Collected data
___
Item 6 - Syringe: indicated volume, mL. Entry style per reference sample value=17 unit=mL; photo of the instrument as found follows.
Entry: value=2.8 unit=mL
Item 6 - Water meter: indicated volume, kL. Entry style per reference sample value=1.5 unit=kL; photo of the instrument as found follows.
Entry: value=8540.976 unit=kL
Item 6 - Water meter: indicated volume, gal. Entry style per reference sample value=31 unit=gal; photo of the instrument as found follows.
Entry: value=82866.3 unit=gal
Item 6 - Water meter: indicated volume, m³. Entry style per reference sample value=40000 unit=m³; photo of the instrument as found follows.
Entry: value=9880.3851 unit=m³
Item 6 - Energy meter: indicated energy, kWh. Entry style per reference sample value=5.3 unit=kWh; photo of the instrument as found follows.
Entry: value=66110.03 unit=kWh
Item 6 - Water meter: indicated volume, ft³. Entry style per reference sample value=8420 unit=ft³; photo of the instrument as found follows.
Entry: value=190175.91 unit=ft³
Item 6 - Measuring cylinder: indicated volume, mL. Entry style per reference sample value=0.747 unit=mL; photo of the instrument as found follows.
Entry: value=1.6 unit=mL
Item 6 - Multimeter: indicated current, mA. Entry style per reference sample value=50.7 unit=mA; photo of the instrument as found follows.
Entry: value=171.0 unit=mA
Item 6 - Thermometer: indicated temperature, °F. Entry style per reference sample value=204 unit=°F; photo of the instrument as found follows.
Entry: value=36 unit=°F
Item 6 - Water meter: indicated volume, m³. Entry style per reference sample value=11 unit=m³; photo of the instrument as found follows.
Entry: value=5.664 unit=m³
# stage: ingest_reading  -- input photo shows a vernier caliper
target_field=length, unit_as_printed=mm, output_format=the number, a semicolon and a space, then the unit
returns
___
Copy the records above without changes, from the line with "Item 6 - Energy" up to and including the line with "Entry: value=5.664 unit=m³".

:: Exercise output ::
Item 6 - Energy meter: indicated energy, kWh. Entry style per reference sample value=5.3 unit=kWh; photo of the instrument as found follows.
Entry: value=66110.03 unit=kWh
Item 6 - Water meter: indicated volume, ft³. Entry style per reference sample value=8420 unit=ft³; photo of the instrument as found follows.
Entry: value=190175.91 unit=ft³
Item 6 - Measuring cylinder: indicated volume, mL. Entry style per reference sample value=0.747 unit=mL; photo of the instrument as found follows.
Entry: value=1.6 unit=mL
Item 6 - Multimeter: indicated current, mA. Entry style per reference sample value=50.7 unit=mA; photo of the instrument as found follows.
Entry: value=171.0 unit=mA
Item 6 - Thermometer: indicated temperature, °F. Entry style per reference sample value=204 unit=°F; photo of the instrument as found follows.
Entry: value=36 unit=°F
Item 6 - Water meter: indicated volume, m³. Entry style per reference sample value=11 unit=m³; photo of the instrument as found follows.
Entry: value=5.664 unit=m³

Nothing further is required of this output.